Segment Start: RECORD EXTRACTS

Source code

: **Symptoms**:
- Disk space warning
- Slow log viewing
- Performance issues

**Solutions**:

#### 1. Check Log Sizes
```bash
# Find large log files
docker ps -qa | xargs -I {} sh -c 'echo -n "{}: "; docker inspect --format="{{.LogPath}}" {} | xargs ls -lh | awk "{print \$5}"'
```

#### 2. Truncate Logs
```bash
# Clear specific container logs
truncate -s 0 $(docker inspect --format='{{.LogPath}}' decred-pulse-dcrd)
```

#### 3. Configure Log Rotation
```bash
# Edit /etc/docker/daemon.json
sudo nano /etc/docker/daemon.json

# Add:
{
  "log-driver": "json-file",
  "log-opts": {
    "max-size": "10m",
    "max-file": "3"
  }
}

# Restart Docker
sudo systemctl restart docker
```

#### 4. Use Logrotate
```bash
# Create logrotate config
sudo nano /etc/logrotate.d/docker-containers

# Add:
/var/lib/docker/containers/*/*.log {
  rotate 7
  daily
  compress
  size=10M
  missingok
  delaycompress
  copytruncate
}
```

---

Segment End: RECORD EXTRACTS

-- REQUIRED WORK --
All lines carrying the word "inspect" must be copied from the data above.

-- EXERCISE ANSWER --
docker ps -qa | xargs -I {} sh -c 'echo -n "{}: "; docker inspect --format="{{.LogPath}}" {} | xargs ls -lh | awk "{print \$5}"'
truncate -s 0 $(docker inspect --format='{{.LogPath}}' decred-pulse-dcrd)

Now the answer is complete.